The mys­tery of the miss­ing scalpel blade has been solved. Un­til a minute ago it was em­bed­ded some­where in that cow heart. It’s never a smart idea to dis­pose of any­thing with a sharp metal edge any­where ex­cept in a used sharps con­tainer. Arnold might not have no­ticed or cared like most peo­ple would who aren’t dis­abled and wouldn’t ever think this could hap­pen. Jen can’t de­cide if Dirk is men­tally ill, or if he smoked crack be­fore drop­ping his draw­ers, or if he was just horny as hell, or if he felt the need to trump her so strongly that he had to en­gage in some sym­bol­ism to rel­ish the vic­tory—some kind of mor­bid self-af­fir­ma­tion, or maybe a bit of all, some, or none of the above. It doesn’t mat­ter. Se­man­tics are ir­rel­e­vant be­cause Dirk has a ra­zor blade em­bed­ded in his erect pe­nis at about a forty-five-de­gree an­gle, about an inch be­low the head. He must have clutched that cow heart as hard as a foot­ball in those fi­nal mo­ments be­fore, dur­ing, and after the cli­max when the blade moved through dead flesh into the liv­ing.

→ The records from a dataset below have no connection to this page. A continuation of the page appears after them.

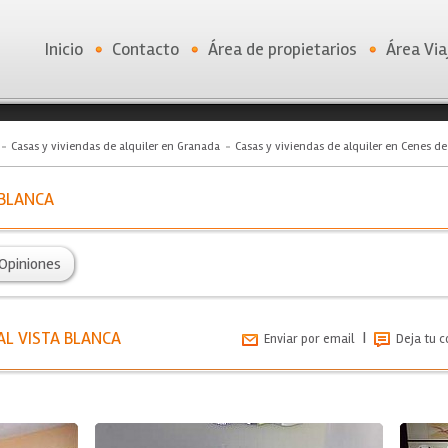
Inicio
Contacto
Área de propietarios
Área Via
Casas y viviendas de alquiler en Granada
Casas y viviendas de alquiler en Cenes de
 BLANCA
Opiniones
AL VISTA BLANCA
|
Enviar por email
Deja tu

There’s blood and bits of or­gan ev­ery­where. Dirk is in shock. Jen knows if he re­moves the blade he might bleed to death. She walks into his per­sonal space. She pulls the pa­per towel away, sticks her hand in his jeans, grabs his phone, di­als 9-1-1. With the speak­er­phone on, she places it on the ground, steps back two paces, looks over her shoul­der, think­ing, I don’t want to be caught here right now! She wipes the resid­ual blood from her hand onto fresh snow. Dirk snaps out of his fugue state when he hears the op­er­a­tor go­ing “Hello? Hello?” Jen leaves. Every­one hears the am­bu­lance come into the park­ing lot. No one ever knew that Jen saved Dirk. She never heard a thank-you, but then again, she doesn’t even know if he was con­scious of her pres­ence, or if he even knew who she was. The teach­ers felt rel­a­tively safe dis­cussing the in­ci­dent in sub­tle terms and soft voices, know­ing that stu­dents would never guess the sub­ject. “Do you think it was pre­med­i­tated?” “Where else did the bot­tle come from?” “He was lucky?” “De­pends on what you mean by lucky.” “Talk about a bro­ken heart.” It’s an in­ci­dent that es­capes lan­guage be­cause it’s im­pos­si­ble to be se­ri­ous about it with­out laugh­ing, with­out caus­ing se­ri­ous dam­age to your tongue in the pres­ence of the par­ents of the “vic­tim.” Dirk re­fused to talk about it. It should be noted that sev­eral temps lost their jobs for un­sched­uled vis­its to the doc­tor for oral in­juries. It wasn’t un­til the bot­tle of lube was dis­cov­ered that peo­ple started to have sus­pi­cions of some­thing un­cat­e­go­riz­able. All the cow parts and the blade made no sense to the paramedics.

Pro­lif­er­a­tions of teach­ers were or­dered by threat of ter­mi­na­tion to try their best to some­how ex­plain to Dirk’s par­ents what their son could not. Even if it was all just spec­u­la­tion. That ra­zor blade had to get in there some­how. You have to bite your tongue pretty hard some­times when you spec­u­late. Jen was al­ready un­pop­u­lar so she didn’t care that she was the only one in the class that laughed aside from the guy trip­ping on mush­rooms. As for Dirk, he grad­u­ated grade thir­teen in a hos­pi­tal bed. No pic­tures, please.